THE TASK — In the data below, find every line with the word "山口達也" and copy it.

···

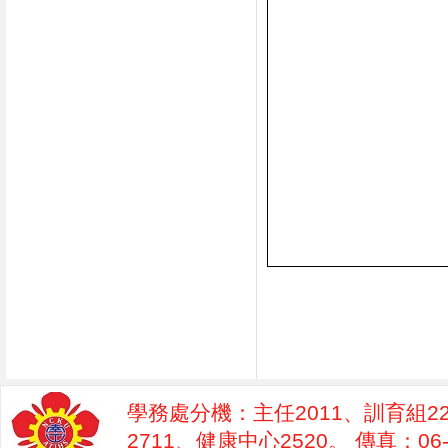
學務處分機：主任2011、訓育組22
2711、健康中心2520。 傳真：06-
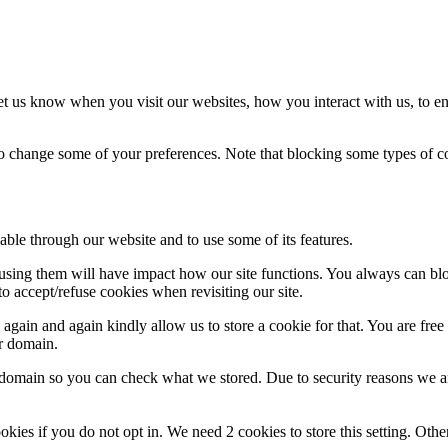
t us know when you visit our websites, how you interact with us, to en
lso change some of your preferences. Note that blocking some types of 
able through our website and to use some of its features.
refusing them will have impact how our site functions. You always can b
o accept/refuse cookies when revisiting our site.
gain and again kindly allow us to store a cookie for that. You are free t
ur domain.
r domain so you can check what we stored. Due to security reasons we 
okies if you do not opt in. We need 2 cookies to store this setting. 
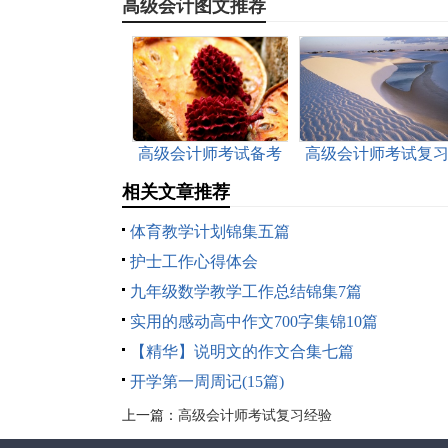
高级会计图文推荐
高级会计师考试备考
高级会计师考试复
心得
方法
相关文章推荐
体育教学计划锦集五篇
护士工作心得体会
九年级数学教学工作总结锦集7篇
实用的感动高中作文700字集锦10篇
【精华】说明文的作文合集七篇
开学第一周周记(15篇)
上一篇：
高级会计师考试复习经验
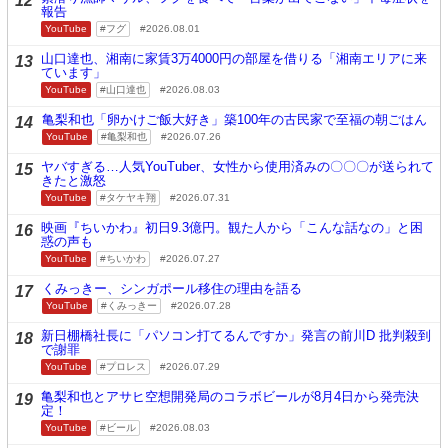
12
報告
YouTube
フグ
2026.08.01
山口達也、湘南に家賃3万4000円の部屋を借りる「湘南エリアに来
13
ています」
YouTube
山口達也
2026.08.03
亀梨和也「卵かけご飯大好き」築100年の古民家で至福の朝ごはん
14
YouTube
亀梨和也
2026.07.26
ヤバすぎる…人気YouTuber、女性から使用済みの〇〇〇が送られて
15
きたと激怒
YouTube
タケヤキ翔
2026.07.31
映画『ちいかわ』初日9.3億円。観た人から「こんな話なの」と困
16
惑の声も
YouTube
ちいかわ
2026.07.27
くみっきー、シンガポール移住の理由を語る
17
YouTube
くみっきー
2026.07.28
新日棚橋社長に「パソコン打てるんですか」発言の前川D 批判殺到
18
で謝罪
YouTube
プロレス
2026.07.29
亀梨和也とアサヒ空想開発局のコラボビールが8月4日から発売決
19
定！
YouTube
ビール
2026.08.03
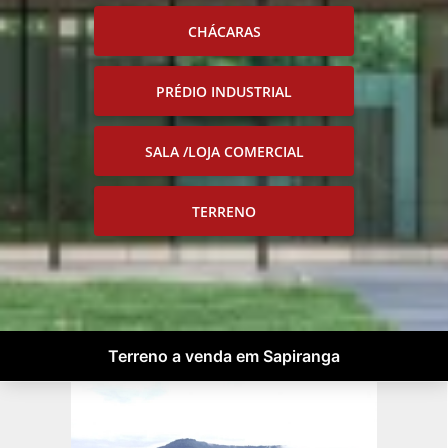
CHÁCARAS
PRÉDIO INDUSTRIAL
SALA /LOJA COMERCIAL
TERRENO
Terreno a venda em Sapiranga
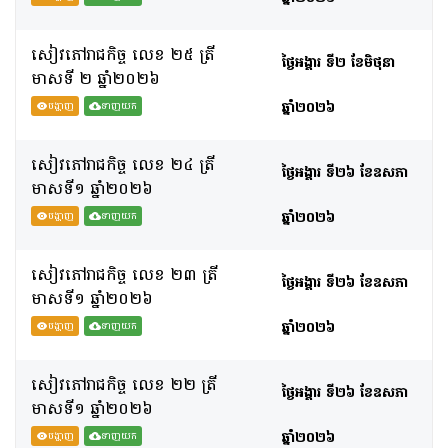
សៀវភៅរាជកិច្ច លេខ ២៥ ត្រី
ថ្ងៃអង្គារ ទី២ ខែមិថុនា
មាសទី​ ២ ឆ្នាំ២០២៦
ឆ្នាំ២០២៦
បង្ហាញ
ទាញយក
សៀវភៅរាជកិច្ច លេខ ២៤ ត្រី
ថ្ងៃអង្គារ ទី២៦ ខែឧសភា
មាសទី១ ឆ្នាំ២០២៦
ឆ្នាំ២០២៦
បង្ហាញ
ទាញយក
សៀវភៅរាជកិច្ច លេខ ២៣ ត្រី
ថ្ងៃអង្គារ ទី២៦ ខែឧសភា
មាសទី១ ឆ្នាំ២០២៦
ឆ្នាំ២០២៦
បង្ហាញ
ទាញយក
សៀវភៅរាជកិច្ច លេខ ២២ ត្រី
ថ្ងៃអង្គារ ទី២៦ ខែឧសភា
មាសទី១ ឆ្នាំ២០២៦
ឆ្នាំ២០២៦
បង្ហាញ
ទាញយក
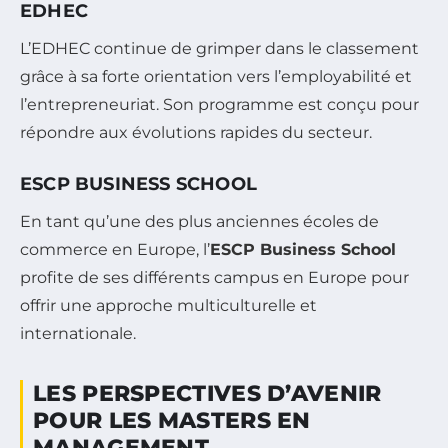
EDHEC
L’EDHEC continue de grimper dans le classement
grâce à sa forte orientation vers l’employabilité et
l’entrepreneuriat. Son programme est conçu pour
répondre aux évolutions rapides du secteur.
ESCP BUSINESS SCHOOL
En tant qu’une des plus anciennes écoles de
commerce en Europe, l’
ESCP Business School
profite de ses différents campus en Europe pour
offrir une approche multiculturelle et
internationale.
LES PERSPECTIVES D’AVENIR
POUR LES MASTERS EN
MANAGEMENT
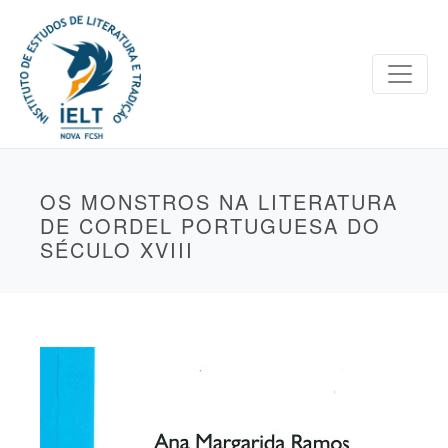
OS MONSTROS NA LITERATURA
DE CORDEL PORTUGUESA DO
SÉCULO XVIII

···

EXERCISE RESPONSE —
山口達也、湘南に家賃3万4000円の部屋を借りる「湘南エリアに来
山口達也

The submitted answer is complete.